François de La Rochefoucauld: ”
Quel che ci rende insopportabile la vanità degli altri è il fatto che offende la nostra”.
Léon Bazile Perrault: “Vanitas”, 1886
Capita di ironizzare sulla vanità altrui tenendo aperta la raggiera del proprio pavoneggiarsi, per esempio dicendosi: “Io, sì, che avrei ragione di vantarmi per quello che faccio”.
La vanagloria è il sontuoso abbigliamento della persona vanitosa.
Peggio quando la vanità diventa superbia, presunzione sprezzante, millanteria arrogante.
Vanità: in lingua ebraica “
habel”.
“Habel habalim ‘amar qohelet, habel habalim, hakkol habel": "Vanità delle vanità, dice Qohelt, vanità delle vanità, tutto è vanità" (Qohelet 1, 2; 12, 8 ).

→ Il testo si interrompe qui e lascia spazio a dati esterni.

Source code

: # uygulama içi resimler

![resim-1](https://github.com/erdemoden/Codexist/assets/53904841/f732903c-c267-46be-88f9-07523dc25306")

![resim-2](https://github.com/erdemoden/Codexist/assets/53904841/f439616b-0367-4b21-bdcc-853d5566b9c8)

Tipici simboli della Vanitas sono il teschio come “memento mori”, la clessidra e la candela che si consuma e simboleggia il trascorrere del tempo.
Nella composizione simbolica possono inoltre comparire i simboli del potere (tiara e corona), del sapere (libri, strumenti scientifici), dei piaceri effimeri (fiori appassiti, frutti maturi), della vacuità (bolle di sapone, farfalle).